From that feedback, the EPA created Plan EJ 2014, which Garcia called "EPA's road map to integrating environmental justice." Its goals, she says, are to "protect communities overburdened by pollution, to empower them to take action to improve the health and their environments and to build healthy, sustainable communities." In February 2011, each agency issued an environmental-justice plan for improving the quality of life for people in minority and tribal areas.
When it came to the promise to expand the Environmental Small Justice Grants Program -- whose funds go to help community-based programs in "overburdened and vulnerable communities" address environmental risks -- Politifact couldn't locate the year-by-year data on grant money awarded, but it did find that overall environmental-justice funding at the EPA in 2012 exceeded the amount Obama had inherited by about 25 percent, which it called "a healthy increase over four years."
The EPA's commitment to provide low-income communities with the legal ability to challenge policies was less successful. Although communities have the power to petition the federal agencies under Title IV of the Civil Rights Act, which prohibits recipients of federal money from discriminating on the basis of race, a 2011 report provided by the EPA from an outside consulting firm found that the agency had "not adequately adjudicated" these complaints, pointing to backlogs of cases, with some waiting as eight years. It's been accused of "poor investigative quality and a lack of responsiveness."
Brent Newell of the Center on Race, Poverty and the Environment, a national environmental-justice organization, said that when it comes to this area, he's been gravely disappointed. "The agency has been just horrible when it comes to implementing and enforcing Title IV -- that is, ensuring recipients of federal money don't discriminate when it comes to environmental exposures," he told The Root.
An example, he says, is the agency's settlement in the widely reported Angelita v. California Department of Pesticide Regulation case, in which his organization represented the complainants. The EPA found that Latino children's exposure to pesticide pollution was disproportionate to what white children faced.
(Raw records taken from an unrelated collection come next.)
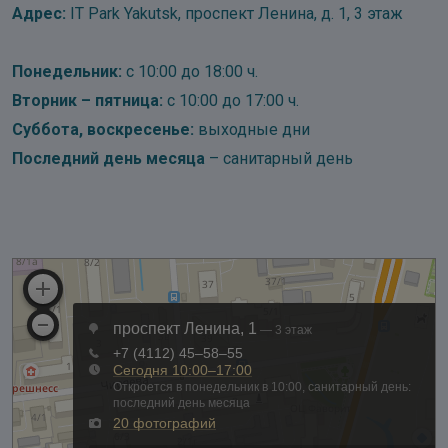
Адрес:
IT Park Yakutsk, проспект Ленина, д. 1, 3 этаж
Понедельник:
с 10:00 до 18:00 ч.
Вторник – пятница:
с 10:00 до 17:00 ч.
Суббота, воскресенье:
выходные дни
Последний день месяца
– санитарный день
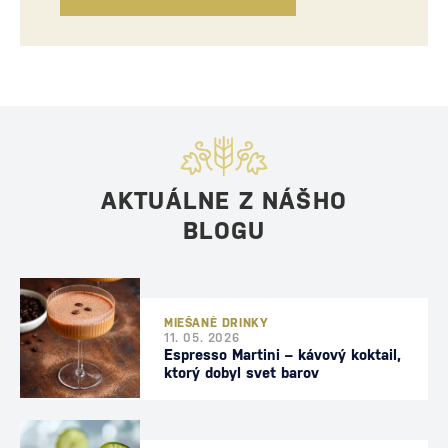
AKTUÁLNE Z NÁŠHO
BLOGU
MIEŠANÉ DRINKY
11. 05. 2026
Espresso Martini – kávový koktail,
ktorý dobyl svet barov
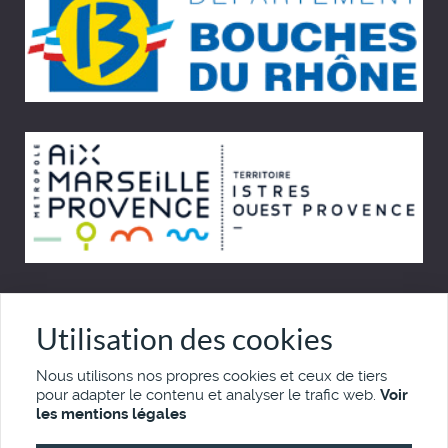
© Cinémémoire.net 1997 - 2026
Utilisation des cookies
Site développé par Pierre Goulaouic
Nous utilisons nos propres cookies et ceux de tiers
pour adapter le contenu et analyser le trafic web.
Voir
Mentions légales
Nous contacter
les mentions légales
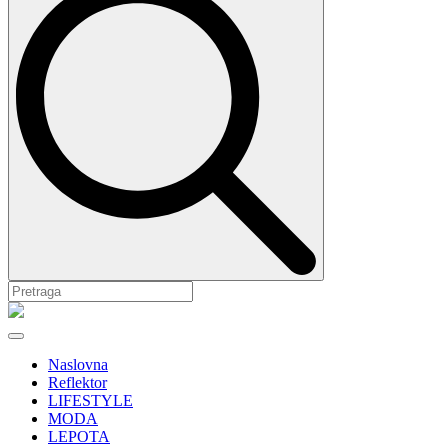
Naslovna
Reflektor
LIFESTYLE
MODA
LEPOTA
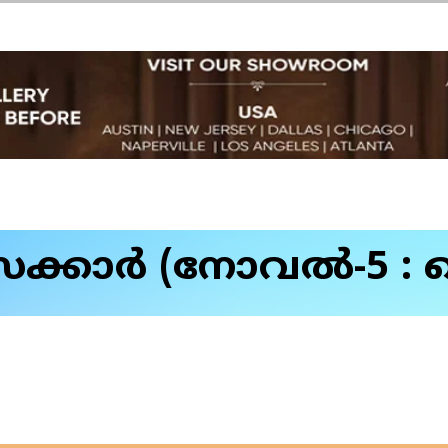
്കാർ (നോവല്‍-5 :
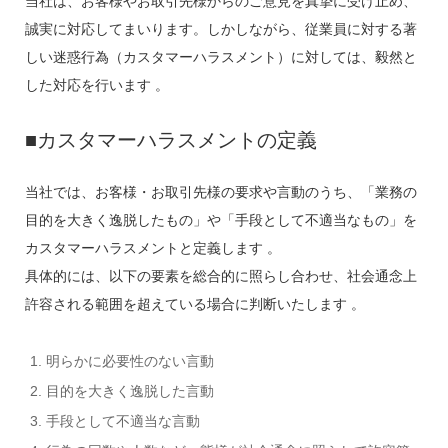
当社は、お客様やお取引先様からのご意見を真摯に受け止め、
誠実に対応してまいります。しかしながら、従業員に対する著
しい迷惑行為（カスタマーハラスメント）に対しては、毅然と
した対応を行います 。
■カスタマーハラスメントの定義
当社では、お客様・お取引先様の要求や言動のうち、「業務の
目的を大きく逸脱したもの」や「手段として不適当なもの」を
カスタマーハラスメントと定義します 。
具体的には、以下の要素を総合的に照らし合わせ、社会通念上
許容される範囲を超えている場合に判断いたします 。
明らかに必要性のない言動
目的を大きく逸脱した言動
手段として不適当な言動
But when it came to the settlement, "the agency lacked the political will to provide a meaningful remedy," he says, lamenting that it provided for little more than continued monitoring.
Newell wasn't alone. Sierra Club President Allison Chin called the settlement "a major blow to the cause of environmental justice."
Politifact concluded in November that overall, the administration had shown mixed progress and characterized its efforts to address environmental justice as "a compromise."
Second-term expectations: The agencies in the Interagency Working Group are due to publish progress reports on their environmental-justice strategies in 2013. The plan, Garcia said, is to "continue with our commitments" and "to be accountable and continue the work."
"We still think that if you focus on some of the vulnerable populations or areas that are overburdened, you can really make plosive movement and [have a] healthy impact, reduce asthma rates and really improve quality of life in communities," she told The Root.
Outside the agency, Newell says that advocates aren't as hopeful about seeing concrete actions and sanctions for environmental discrimination in the next term. His fear is that the second term will be like the first, characterized by, as he puts it, "a lot of talk and little action."
"If the Obama administration is going to make environmental justice a reality, it has to change the environmental injustice that is occurring on the ground ... We can't continue to talk about 'initiatives.' That's just rearranging the deck chairs on the Titanic," Newell said. "And giving communities a voice isn't [enough], either, if the process is discriminatory. What good is being at the table if you're going to be on the menu?"